:: REQUIRED ACTIONS ::
**A)** In the Ruby pattern matcher article, which IDE did the writer end up choosing?
**B)** Transcribe the part of the Ruby pattern matcher article between "The problem to" and "or combination thereof.", inclusive.
**C)** Translate this sentence from the Ruby pattern matcher article into French: "For my IDE I tried using RadRails, RubyMine, and NetBeans."

Top of TEXT BLOCK

Using Graphs to Build Your Own Ruby Pattern Matcher

There's More Than One Way To Skin a Rat!

A while back I posted an article on using dynamic programming to implement a string matching algorithm I cobbled together. That article is here: http://justinbozonier.posterous.com/string-pattern-matching-welcome-to-dynamic-pr

Tonight, I'm writing about solving that same problem but by using a graph. It was a solution suggested by a few people and then finally a couple of days ago my boss (Kelly Leahy) brought up the problem once more as I was asking for suggestions of CS concepts he thinks I should tackle and we got back on the subject of that pattern matcher. If it was mentioned so much in the past why did I jump on it now? Quite simply, I've been learning Ruby lately at the insistence of James Thigpen. He's been ranting and raving (on top of many others) so I thought this would be a great first project.

Tools and Techniques Used

I tried my best to stick to pure TDD and unit testing with a context/spec naming style and test structure using RSpec. For my IDE I tried using RadRails, RubyMine, and NetBeans. Ultimately I chose NetBeans. For some reason it turned out to be the easiest for me. **shrug**

This is my very first Ruby project ever and I typically do C# development so if you see some ugly .NET-isms... please flame away so I might learn ;D

Stating the Problem

The problem to solve is given a pattern such as "a.c*z" we need a way to determine if a string like "abcdefghijklmnopqrstuvwxyz" matches it (it does) and that a string like "afdgkjbdkfdstg" does not. Our pattern matching grammar will have only three basic elements. A literal element that matches a character in a string exactly (ex. a, b, c, ..., x, y, z, 0-9, etc), a match any element which matches any single character (a period ie. "."), and a match all element (an asterisk "*") which matches zero or more occurences of any character or combination thereof.

It's like a REALLY simple regex evaluator.

And I know some people are going to ask, why not just use a regular expression? They're super sexy and simple to use in Ruby. Why reinvent the wheel?

Bottom of TEXT BLOCK
Top of THE DATA

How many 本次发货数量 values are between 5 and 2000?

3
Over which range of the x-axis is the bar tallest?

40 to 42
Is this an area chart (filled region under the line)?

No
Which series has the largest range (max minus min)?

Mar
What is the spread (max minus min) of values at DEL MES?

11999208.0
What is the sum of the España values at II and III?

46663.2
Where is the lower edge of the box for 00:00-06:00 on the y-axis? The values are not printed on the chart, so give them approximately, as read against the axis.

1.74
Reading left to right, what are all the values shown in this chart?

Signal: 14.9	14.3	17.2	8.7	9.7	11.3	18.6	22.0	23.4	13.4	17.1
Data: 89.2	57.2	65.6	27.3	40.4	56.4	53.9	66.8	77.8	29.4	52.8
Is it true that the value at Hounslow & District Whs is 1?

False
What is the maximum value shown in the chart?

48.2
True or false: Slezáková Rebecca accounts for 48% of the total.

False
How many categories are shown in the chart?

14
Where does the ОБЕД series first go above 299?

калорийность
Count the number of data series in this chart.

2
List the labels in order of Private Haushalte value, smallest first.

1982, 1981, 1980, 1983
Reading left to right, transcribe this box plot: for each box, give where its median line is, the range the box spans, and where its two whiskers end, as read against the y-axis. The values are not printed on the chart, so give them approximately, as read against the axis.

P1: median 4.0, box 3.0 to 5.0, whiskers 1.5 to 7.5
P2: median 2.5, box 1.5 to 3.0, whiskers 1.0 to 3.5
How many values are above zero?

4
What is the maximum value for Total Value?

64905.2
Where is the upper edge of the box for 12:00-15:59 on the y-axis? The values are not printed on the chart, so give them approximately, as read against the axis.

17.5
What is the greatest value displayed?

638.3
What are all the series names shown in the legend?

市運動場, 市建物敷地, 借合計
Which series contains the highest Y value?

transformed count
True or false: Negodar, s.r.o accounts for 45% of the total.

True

Bottom of THE DATA

:: RESPONSES TO THE TASKS ::
**A)** NetBeans.

**B)**
The problem to solve is given a pattern such as "a.c*z" we need a way to determine if a string like "abcdefghijklmnopqrstuvwxyz" matches it (it does) and that a string like "afdgkjbdkfdstg" does not. Our pattern matching grammar will have only three basic elements. A literal element that matches a character in a string exactly (ex. a, b, c, ..., x, y, z, 0-9, etc), a match any element which matches any single character (a period ie. "."), and a match all element (an asterisk "*") which matches zero or more occurences of any character or combination thereof.

**C)** Pour mon IDE, j'ai essayé RadRails, RubyMine et NetBeans.